第一章 第四話 5

 アルカに震えが走った。アルカはそれを自分の怯えだと思ったが、アルカを守るように横に並んだアルセンはそうは見なかった。どちらかと言えば武者震いの類だろう。
 以前食卓でアルカの中に剣の才を見た自分が間違いでなかったとアルセンは確信する。あのマインの息子、無茶をさせる気はないが、存分にその腕を見てみたいとも思う。

 だが、実際は本格的にトーメルク兵と切り結ぶ気はカーダル達にはなかった。このままトーメルク兵の中を勢いのまま突っ切り、そのまま逆の方向へ走り抜けるつもりなのた。もちろんその間に若者達が多少なりとも実戦を経験できればとも思うのだが。

 敵が迫ってくる。若者だけでなくマイン達にも緊張が走る。
 アルカが先頭に目を走らすと、そこに父の背を見た。真っ先に馬を走らせている。そしてトーメルクの先頭に居た兵士にその一撃を降らせた。
 その重い一撃に、相手はそのまま沈む。まず間違いなく即死だろう。そう冷静に分析する横で、久々に父親が人を斬る所を見てその鮮やかさに感嘆する。


 何と強いのか。


「アルカ!」

 いつの間にか考えに没頭していた。アルセンの言葉にアルカは再び集中し始める。だが密集した元遊牧民のセーダルの間を抜けるトーメルク兵はいなかった。紡錘形の外を形成する熟練者達が駆け下りる勢いと共に周りのトーメルク兵を馬上から落とす。
 だがその一陣の矢の如きセーダルの前に数名の兵士が立ちふさがった。他のトーメルク兵が勢いにのまれる中、逃げ後れた者の集団か。彼らが一斉に剣を構えなおす。

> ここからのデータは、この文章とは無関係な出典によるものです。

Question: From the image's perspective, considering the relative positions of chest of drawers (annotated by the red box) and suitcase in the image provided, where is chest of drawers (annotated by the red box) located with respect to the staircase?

 真っ先に気付いたのは、やはり先頭を行くマインだった。先程と同じく馬を走らせながら馬上から剣を振り下ろす。
 一人、二人、そこでマインの手が止まった。


 手を止めた事に気づかなかったアルセン達が見た光景は、マインの血が舞う所だった。

「マイン!!」
 アルセンの声が隣から響いた。
 アルカの目が驚愕に見開く。先程の集中が途切れ、剣が重く感じる。手に汗がにじむ。

「焦るな」
「アル・・・・・・セン」
「焦るな、アルカ」
 父の友人の声にはすでに動揺はなかった。それがアルカに安堵をもたらす。再び目を先頭にやると、勢いの衰えない父の姿がある。
 何も変わらない、何も変わっていないのだ。


 セーダルの先頭が敵の陣形を崩し駆け抜けた。セーダルの勢いが勝ったのだ。
 分断されたトーメルクの兵達は後方へ追い抜かれたまま追う事も出来ない。
 セーダルの民たちはそのまま闇夜を駆け抜け姿を消した。